Problem details:
Would you give back, word for word, everything in the link rot article from "Big iron chains" down to "voices and experiences!"?

Text excerpt:
· · · ·

When Good Links Go Bad: Link Rot in Ebooks

Laura Brady February 21, 2018 #eprdctn Hour, EPUB, guest posts, SECRETS, Tools 10 Comments

Big iron chains from an old ships anchor rusting by the harbor side close up

This is a guest post from Teresa Elsey, an #eprdctn regular.

The February 14 edition of the #eprdctn chat focused on link rot. The below is just a piece of the whole wide-ranging conversation; as usual, many thanks to the Twitter ebook developer community and all the participants for bringing their wide range of voices and experiences!

What is link rot?

Link rot (or linkrot) is the process by which hyperlinks on individual websites or the Internet in general point to web pages, servers or other resources that have become permanently unavailable. #eprdctn https://t.co/x61130JGf9

— Ken Jones (@CircularKen) February 14, 2018

#eprdctn Yes, and its evil cousin — reference rot — occurs when the pages may still be available but the content on the page changes

— Adam Ziegler (@abziegler) February 14, 2018

I’ve written previously a bit about the problem of link rot in ebook publishing. But concisely: as the web continually changes and reorganizes itself, the URLs included in ebooks eventually become outdated and stop working. In a single nonfiction title with extensive references, this might encompass hundreds of URLs. The disappearance of cited information on the web is, of course, not a problem unique to ebooks, but it is significant to ebook developers because the clickability of ebook links makes the fault much more apparent there than in, for example, the equivalent print edition.

· · · ·

Material shown:
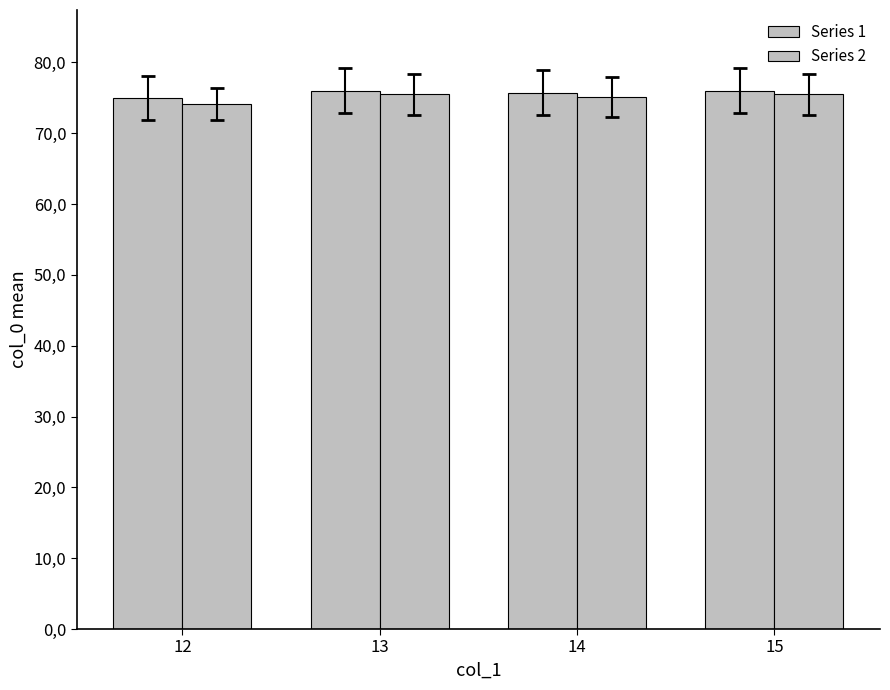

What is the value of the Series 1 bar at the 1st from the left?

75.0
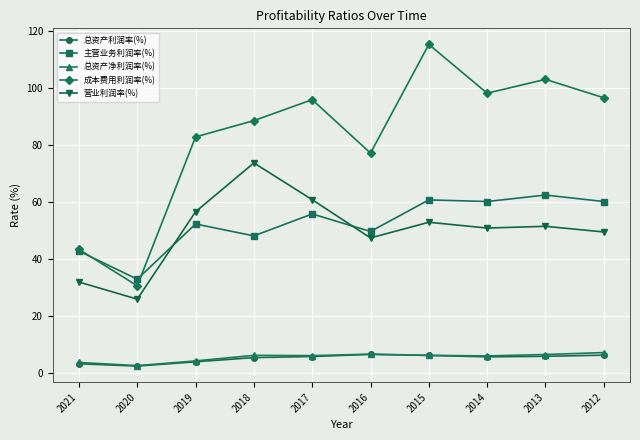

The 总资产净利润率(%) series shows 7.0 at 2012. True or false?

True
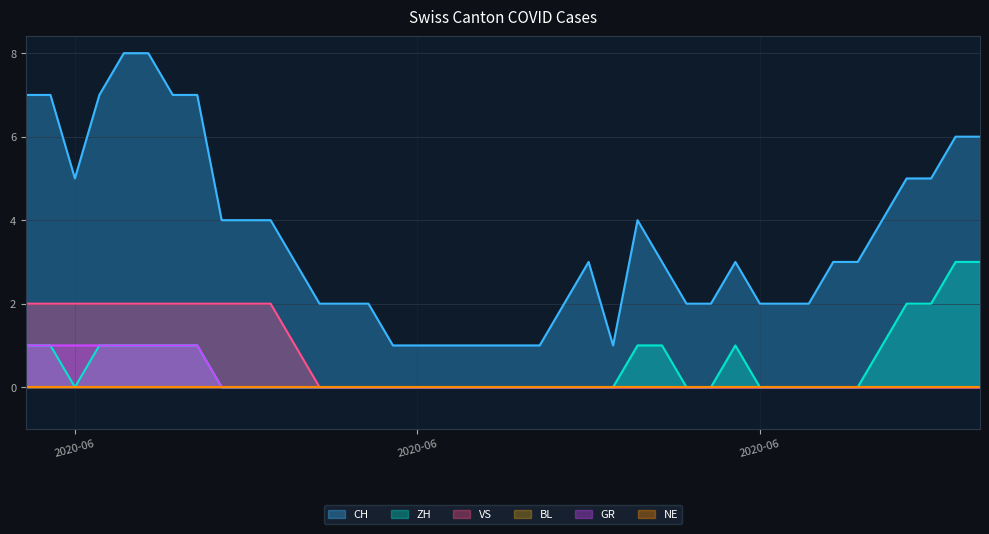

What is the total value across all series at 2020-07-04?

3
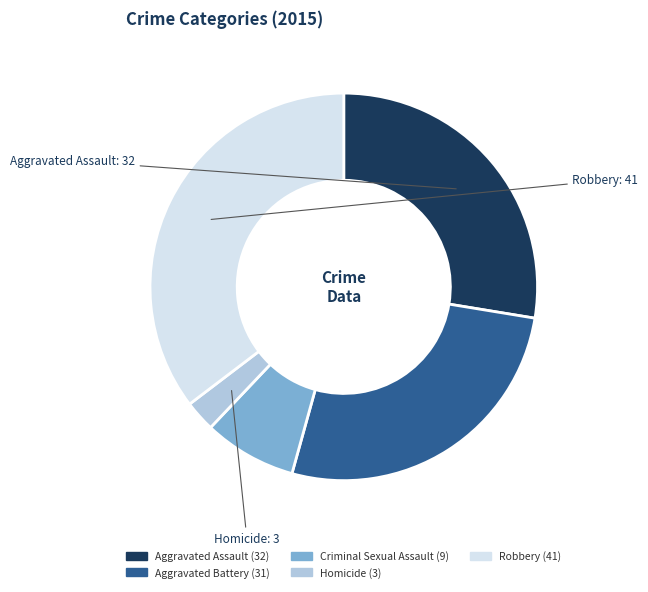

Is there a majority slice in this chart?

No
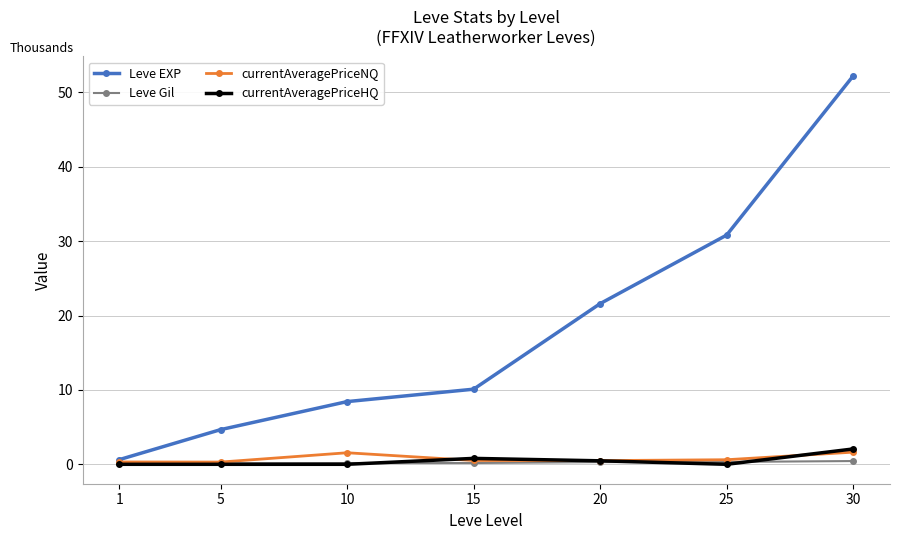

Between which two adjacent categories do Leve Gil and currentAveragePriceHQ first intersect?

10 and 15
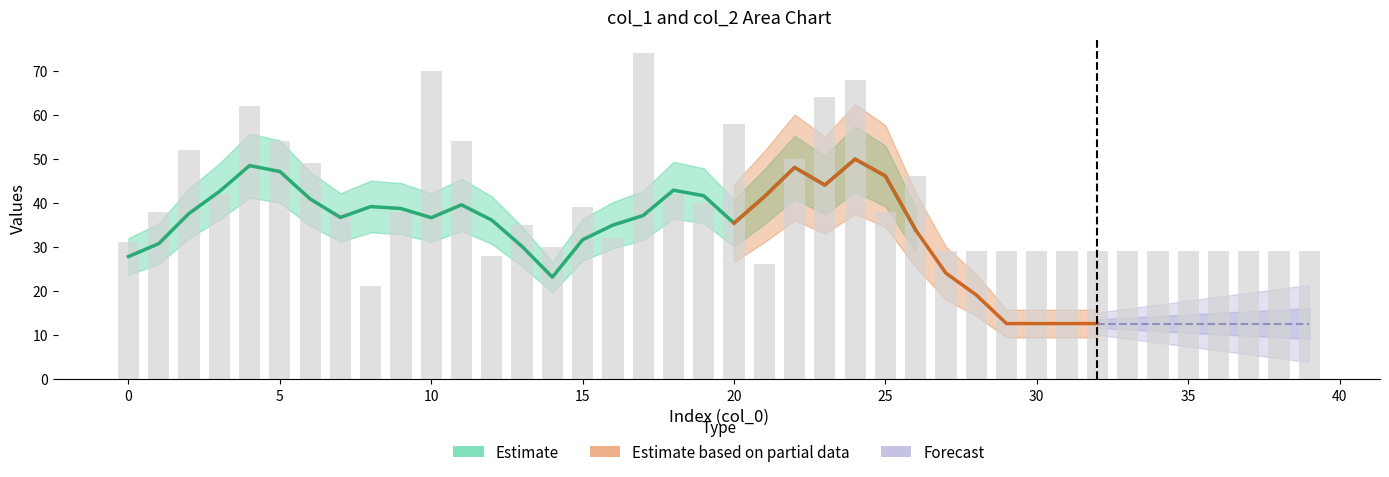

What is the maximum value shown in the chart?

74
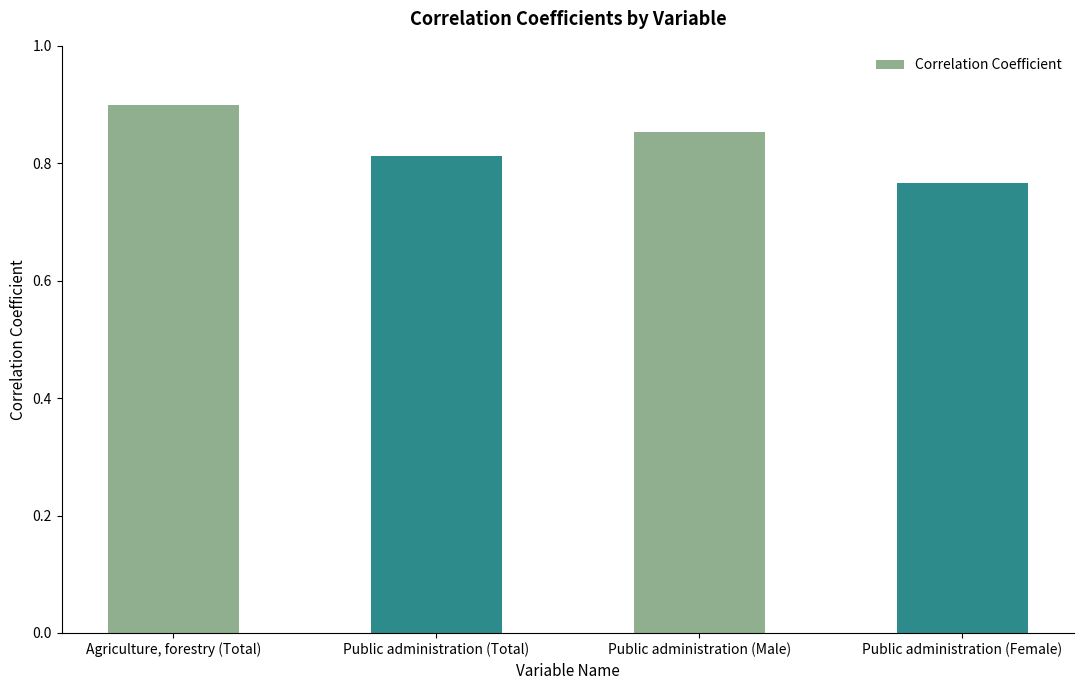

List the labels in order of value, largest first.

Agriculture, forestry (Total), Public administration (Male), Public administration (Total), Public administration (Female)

· · · ·

Solution to this task:
Big iron chains from an old ships anchor rusting by the harbor side close up

This is a guest post from Teresa Elsey, an #eprdctn regular.

The February 14 edition of the #eprdctn chat focused on link rot. The below is just a piece of the whole wide-ranging conversation; as usual, many thanks to the Twitter ebook developer community and all the participants for bringing their wide range of voices and experiences!